TEXT Block Start

The 2023 Derbyshire Dales District Council election will be held on 4 May 2023 to elect all 34 councillors for Derbyshire Dales District Council. This will be on the same day as other local elections.

In the last election, the Conservative Party retained control of the council for the fifth consecutive election, with a significantly reduced majority of 1.

This will be the first election to the Derbyshire Dales District Council to be held under the new ward boundaries. The total number of councillors is reduced from 39 to 34, and the total number of wards is reduced from 25 to 21. Consequently, the boundaries of most of the wards are different compared to those which have been in use since the 2003 election. The new boundaries under which this election will take place can be viewed here and the arrangements for each new ward are described below.

Ward results

Ashbourne North
Ashbourne North is still represented by two councillors and is slightly expanded.

TEXT Block End
DATA Block Start

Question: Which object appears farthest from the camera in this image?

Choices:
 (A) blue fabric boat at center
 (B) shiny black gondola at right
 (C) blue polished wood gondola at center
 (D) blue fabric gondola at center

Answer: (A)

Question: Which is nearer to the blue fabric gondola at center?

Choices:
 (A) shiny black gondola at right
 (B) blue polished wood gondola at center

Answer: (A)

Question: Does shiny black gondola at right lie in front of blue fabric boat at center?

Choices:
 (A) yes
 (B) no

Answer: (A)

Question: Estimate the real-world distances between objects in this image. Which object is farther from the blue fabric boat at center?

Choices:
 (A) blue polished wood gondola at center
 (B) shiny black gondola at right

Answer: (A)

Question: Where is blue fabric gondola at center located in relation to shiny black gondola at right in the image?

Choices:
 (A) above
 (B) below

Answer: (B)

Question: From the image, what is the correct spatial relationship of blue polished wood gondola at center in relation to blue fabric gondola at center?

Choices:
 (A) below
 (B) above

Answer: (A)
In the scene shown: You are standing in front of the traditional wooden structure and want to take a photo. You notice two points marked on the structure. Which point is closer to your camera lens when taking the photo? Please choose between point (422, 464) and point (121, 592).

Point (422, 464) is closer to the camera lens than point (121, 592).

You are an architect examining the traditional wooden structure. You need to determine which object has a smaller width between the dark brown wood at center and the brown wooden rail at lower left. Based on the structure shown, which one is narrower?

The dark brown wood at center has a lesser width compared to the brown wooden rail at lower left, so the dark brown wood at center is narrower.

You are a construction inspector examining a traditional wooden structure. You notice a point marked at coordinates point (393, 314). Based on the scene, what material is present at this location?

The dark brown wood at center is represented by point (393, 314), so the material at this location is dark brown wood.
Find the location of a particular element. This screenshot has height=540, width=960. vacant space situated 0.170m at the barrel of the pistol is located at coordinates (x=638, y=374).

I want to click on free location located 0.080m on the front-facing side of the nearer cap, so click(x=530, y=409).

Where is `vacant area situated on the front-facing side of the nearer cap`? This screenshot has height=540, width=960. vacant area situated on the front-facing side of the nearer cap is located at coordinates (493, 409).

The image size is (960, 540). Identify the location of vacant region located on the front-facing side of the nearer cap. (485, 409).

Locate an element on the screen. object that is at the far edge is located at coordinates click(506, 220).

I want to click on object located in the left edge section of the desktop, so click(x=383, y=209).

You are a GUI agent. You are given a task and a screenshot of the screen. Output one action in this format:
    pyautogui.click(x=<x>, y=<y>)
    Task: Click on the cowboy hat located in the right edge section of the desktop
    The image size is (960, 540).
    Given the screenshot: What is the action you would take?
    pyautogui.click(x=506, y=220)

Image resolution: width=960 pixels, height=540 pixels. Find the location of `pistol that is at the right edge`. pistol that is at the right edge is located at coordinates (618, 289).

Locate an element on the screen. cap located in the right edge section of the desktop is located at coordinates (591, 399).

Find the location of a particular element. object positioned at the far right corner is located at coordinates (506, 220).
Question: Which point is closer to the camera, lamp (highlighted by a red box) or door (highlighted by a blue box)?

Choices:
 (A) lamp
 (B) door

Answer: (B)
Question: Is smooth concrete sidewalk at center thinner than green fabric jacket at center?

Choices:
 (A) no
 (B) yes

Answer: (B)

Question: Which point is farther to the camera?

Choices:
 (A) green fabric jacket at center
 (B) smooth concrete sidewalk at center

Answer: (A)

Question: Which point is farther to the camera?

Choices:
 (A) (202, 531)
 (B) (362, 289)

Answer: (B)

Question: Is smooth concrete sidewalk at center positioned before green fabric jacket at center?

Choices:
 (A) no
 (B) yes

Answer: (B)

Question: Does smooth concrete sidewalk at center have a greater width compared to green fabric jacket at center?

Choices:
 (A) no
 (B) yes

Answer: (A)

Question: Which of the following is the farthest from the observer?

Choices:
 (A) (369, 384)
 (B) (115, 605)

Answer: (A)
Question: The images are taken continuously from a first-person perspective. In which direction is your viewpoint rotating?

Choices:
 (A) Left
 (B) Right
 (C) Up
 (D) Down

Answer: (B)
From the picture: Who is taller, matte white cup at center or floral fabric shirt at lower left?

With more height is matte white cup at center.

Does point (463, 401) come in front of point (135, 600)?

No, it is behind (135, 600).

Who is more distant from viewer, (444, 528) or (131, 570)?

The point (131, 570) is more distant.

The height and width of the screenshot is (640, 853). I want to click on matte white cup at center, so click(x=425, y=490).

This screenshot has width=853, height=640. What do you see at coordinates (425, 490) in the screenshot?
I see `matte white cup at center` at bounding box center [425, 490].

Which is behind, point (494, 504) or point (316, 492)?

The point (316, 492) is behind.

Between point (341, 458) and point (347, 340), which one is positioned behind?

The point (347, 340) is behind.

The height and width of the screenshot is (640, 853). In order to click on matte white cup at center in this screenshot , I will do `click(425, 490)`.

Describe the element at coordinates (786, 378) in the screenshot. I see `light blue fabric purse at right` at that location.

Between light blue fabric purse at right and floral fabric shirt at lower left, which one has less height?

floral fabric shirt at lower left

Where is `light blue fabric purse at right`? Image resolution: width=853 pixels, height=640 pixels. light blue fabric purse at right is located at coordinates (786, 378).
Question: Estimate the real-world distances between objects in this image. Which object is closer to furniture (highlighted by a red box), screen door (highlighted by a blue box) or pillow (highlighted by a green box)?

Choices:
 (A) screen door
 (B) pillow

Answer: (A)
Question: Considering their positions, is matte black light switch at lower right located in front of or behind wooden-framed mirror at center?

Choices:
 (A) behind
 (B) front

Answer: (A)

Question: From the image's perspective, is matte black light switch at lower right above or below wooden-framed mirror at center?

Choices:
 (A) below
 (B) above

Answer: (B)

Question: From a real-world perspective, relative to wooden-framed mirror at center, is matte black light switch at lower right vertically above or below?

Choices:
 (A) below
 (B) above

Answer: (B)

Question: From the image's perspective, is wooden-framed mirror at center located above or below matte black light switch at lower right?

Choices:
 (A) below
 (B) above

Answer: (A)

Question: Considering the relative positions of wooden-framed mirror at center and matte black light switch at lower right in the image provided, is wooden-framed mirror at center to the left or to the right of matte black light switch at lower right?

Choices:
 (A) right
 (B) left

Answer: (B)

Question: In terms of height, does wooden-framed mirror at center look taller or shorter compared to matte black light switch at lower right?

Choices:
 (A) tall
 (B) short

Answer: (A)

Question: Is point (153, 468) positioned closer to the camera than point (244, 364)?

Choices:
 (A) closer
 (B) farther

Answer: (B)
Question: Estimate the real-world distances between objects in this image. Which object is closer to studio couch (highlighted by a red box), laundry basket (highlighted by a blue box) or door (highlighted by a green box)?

DATA Block End

* EXERCISE REQUIREMENTS
Retype the Derbyshire Dales District Council election text above in full, word for word.

* RESULT BELOW
The 2023 Derbyshire Dales District Council election will be held on 4 May 2023 to elect all 34 councillors for Derbyshire Dales District Council. This will be on the same day as other local elections.

In the last election, the Conservative Party retained control of the council for the fifth consecutive election, with a significantly reduced majority of 1.

This will be the first election to the Derbyshire Dales District Council to be held under the new ward boundaries. The total number of councillors is reduced from 39 to 34, and the total number of wards is reduced from 25 to 21. Consequently, the boundaries of most of the wards are different compared to those which have been in use since the 2003 election. The new boundaries under which this election will take place can be viewed here and the arrangements for each new ward are described below.

Ward results

Ashbourne North
Ashbourne North is still represented by two councillors and is slightly expanded.